| Work instructions |
(1) Using the attention mechanism excerpt, answer each question on its own line, marked (a), (b) and (c).
(a) What number is passed to pl.seed_everything?
(b) How is the optional masking of entries in the attention matrix usually done?
(c) What is the shape of the matrix that results from the multiplication of Q by the transpose of K?
(2) Print the part of the attention mechanism excerpt that opens with the words containing "Device: mps" and closes with "on the query.".
[Text excerpt]
DATASET_PATH = "data"
CHECKPOINT_PATH = "saved_models"

# Setting the seed
pl.seed_everything(42)
# Ensure that all operations are deterministic on GPU (if used) for reproducibility
torch.backends.cudnn.deterministic = True
torch.backends.cudnn.benchmark = False

device = "cpu"
if torch.backends.mps.is_available():
    device = torch.device("mps")
elif torch.cuda.is_available():
    device = torch.device("cuda")
print("Device:", device)

Seed set to 42

Device: mps

Attention mechanism#

The attention mechanism describes a weighted average of (sequence) elements with the weights dynamically computed based on an input query and elements’ keys. In other words, we want to dynamically decide on which inputs we want to “attend” more than others. To implement the attention mechanism, there are four parts we need to specify:

Query: The query is a feature vector that describes what we are looking for in the sequence, i.e. what would we maybe want to pay attention to.
Keys: For each input element, we have a key which is again a feature vector. This feature vector roughly describes what the element is “offering”, or when it might be important. The keys should be designed such that we can identify the elements we want to pay attention to based on the query.
Values: For each input element, we also have a value vector. This feature vector is the one we want to average over.

The weights of the average are calculated by a softmax over all score function outputs.

The dot product attention takes as input a set of queries \(Q\in\mathbb{R}^{T\times d_k}\), keys \(K\in\mathbb{R}^{T\times d_k}\) and values \(V\in\mathbb{R}^{T\times d_v}\) where \(T\) is the sequence length, and \(d_k\) and \(d_v\) are the hidden dimensionality for queries/keys and values respectively. For simplicity, we neglect the batch dimension for now. The attention value from element \(i\) to \(j\) is based on its similarity of the query \(Q_i\) and key \(K_j\), using the dot product as the similarity metric.

\[\text{Attention}(Q,K,V)=\text{softmax}\left(\frac{QK^T}{\sqrt{d_k}}\right)V\]

The matrix multiplication \(QK^T\) performs the dot product for every possible pair of queries and keys, resulting in a matrix of the shape \(T\times T\). Each row represents the attention logits for a specific element \(i\) to all other elements in the sequence. On these, we apply a softmax and multiply with the value vector to obtain a weighted mean (the weights being determined by the attention). Another perspective on this attention mechanism offers the computation graph which is visualized below (figure credit - Vaswani et al., 2017).

The scaling factor of \(1/\sqrt{d_k}\) is crucial to maintain an appropriate variance of attention values after initialization. The block Mask (opt.) in the diagram above represents the optional masking of specific entries in the attention matrix. This is usually done by setting the respective attention logits to a very low value.

We can write a function below which computes the output features given the triple of queries, keys, and values:

def scaled_dot_product(q, k, v, mask=None):
    d_k = q.size()[-1]
    attn_logits = torch.matmul(q, k.transpose(-2, -1))
    attn_logits = attn_logits / math.sqrt(d_k)
[/Text excerpt]
[Raw data]
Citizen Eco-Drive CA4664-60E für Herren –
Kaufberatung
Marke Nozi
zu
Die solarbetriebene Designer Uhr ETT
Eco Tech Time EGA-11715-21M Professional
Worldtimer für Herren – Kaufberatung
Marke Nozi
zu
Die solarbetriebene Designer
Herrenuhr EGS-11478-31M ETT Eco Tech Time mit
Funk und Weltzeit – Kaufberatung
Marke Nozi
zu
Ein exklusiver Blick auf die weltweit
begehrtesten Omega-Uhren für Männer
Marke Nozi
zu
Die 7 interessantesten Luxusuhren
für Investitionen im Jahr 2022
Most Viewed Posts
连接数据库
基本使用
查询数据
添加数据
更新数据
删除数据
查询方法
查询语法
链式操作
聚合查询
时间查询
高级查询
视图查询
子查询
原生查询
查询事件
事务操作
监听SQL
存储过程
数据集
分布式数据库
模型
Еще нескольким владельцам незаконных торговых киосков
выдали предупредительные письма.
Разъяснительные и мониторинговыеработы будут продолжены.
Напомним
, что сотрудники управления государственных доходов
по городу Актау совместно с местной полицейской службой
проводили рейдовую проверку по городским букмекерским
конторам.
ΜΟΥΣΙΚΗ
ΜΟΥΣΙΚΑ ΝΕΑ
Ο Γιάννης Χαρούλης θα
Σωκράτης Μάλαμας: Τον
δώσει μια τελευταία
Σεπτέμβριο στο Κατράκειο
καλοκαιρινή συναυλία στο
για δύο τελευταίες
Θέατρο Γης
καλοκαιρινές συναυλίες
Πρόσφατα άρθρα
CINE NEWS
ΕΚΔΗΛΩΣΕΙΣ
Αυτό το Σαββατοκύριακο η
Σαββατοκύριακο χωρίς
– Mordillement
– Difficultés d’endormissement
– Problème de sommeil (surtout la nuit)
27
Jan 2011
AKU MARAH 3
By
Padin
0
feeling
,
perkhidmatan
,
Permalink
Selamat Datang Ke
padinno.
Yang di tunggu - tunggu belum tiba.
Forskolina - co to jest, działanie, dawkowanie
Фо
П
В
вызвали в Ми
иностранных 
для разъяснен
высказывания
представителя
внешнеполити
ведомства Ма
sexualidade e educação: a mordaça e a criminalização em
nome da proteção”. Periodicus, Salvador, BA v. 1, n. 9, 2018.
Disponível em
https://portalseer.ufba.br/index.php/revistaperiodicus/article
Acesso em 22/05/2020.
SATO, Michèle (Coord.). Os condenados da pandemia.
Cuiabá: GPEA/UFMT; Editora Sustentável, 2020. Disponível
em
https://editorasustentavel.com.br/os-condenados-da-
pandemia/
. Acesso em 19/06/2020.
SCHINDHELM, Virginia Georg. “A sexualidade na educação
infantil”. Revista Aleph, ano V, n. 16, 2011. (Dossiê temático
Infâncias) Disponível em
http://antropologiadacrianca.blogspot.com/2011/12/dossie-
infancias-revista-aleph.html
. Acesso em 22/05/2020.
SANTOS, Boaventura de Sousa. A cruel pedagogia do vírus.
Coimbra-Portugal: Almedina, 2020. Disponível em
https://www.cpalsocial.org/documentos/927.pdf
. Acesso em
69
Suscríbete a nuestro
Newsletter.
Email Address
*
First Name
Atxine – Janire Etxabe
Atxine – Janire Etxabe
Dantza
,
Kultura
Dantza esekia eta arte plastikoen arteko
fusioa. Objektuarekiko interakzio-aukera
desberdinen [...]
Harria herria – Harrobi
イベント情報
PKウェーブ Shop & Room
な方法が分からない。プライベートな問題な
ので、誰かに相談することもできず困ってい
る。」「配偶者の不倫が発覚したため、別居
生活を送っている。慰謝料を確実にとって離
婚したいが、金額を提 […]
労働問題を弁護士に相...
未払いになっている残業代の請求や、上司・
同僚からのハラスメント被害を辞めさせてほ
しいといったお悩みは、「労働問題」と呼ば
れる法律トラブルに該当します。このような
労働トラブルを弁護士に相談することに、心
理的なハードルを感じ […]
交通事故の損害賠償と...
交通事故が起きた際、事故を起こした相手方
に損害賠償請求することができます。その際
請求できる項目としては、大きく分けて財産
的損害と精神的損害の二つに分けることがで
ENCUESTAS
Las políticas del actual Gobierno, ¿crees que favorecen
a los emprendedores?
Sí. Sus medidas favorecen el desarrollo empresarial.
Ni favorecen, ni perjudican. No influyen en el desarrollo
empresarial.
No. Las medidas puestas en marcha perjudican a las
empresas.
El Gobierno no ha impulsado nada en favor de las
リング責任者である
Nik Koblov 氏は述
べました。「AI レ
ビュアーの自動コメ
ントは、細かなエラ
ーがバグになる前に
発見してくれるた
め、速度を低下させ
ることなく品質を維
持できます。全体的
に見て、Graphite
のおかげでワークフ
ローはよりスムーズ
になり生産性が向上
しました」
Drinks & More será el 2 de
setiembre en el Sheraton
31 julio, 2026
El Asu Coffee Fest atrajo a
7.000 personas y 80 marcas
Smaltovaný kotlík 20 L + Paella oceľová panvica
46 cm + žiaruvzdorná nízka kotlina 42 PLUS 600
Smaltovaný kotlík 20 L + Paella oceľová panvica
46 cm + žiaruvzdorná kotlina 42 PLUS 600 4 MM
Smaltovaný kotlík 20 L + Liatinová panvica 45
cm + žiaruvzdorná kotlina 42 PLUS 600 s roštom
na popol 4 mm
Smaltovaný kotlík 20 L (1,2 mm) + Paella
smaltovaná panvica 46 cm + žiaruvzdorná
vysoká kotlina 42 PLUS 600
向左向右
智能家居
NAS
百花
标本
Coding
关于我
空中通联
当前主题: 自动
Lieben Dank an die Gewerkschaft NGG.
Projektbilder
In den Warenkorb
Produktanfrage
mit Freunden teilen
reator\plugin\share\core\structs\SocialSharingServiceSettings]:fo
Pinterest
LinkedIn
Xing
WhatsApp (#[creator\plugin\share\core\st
[/Raw data]
| Answers to the exercises |
(1)
(a) 42
(b) By setting the respective attention logits to a very low value.
(c) T × T

(2)
Device: mps

Attention mechanism#

The attention mechanism describes a weighted average of (sequence) elements with the weights dynamically computed based on an input query and elements’ keys. In other words, we want to dynamically decide on which inputs we want to “attend” more than others. To implement the attention mechanism, there are four parts we need to specify:

Query: The query is a feature vector that describes what we are looking for in the sequence, i.e. what would we maybe want to pay attention to.
Keys: For each input element, we have a key which is again a feature vector. This feature vector roughly describes what the element is “offering”, or when it might be important. The keys should be designed such that we can identify the elements we want to pay attention to based on the query.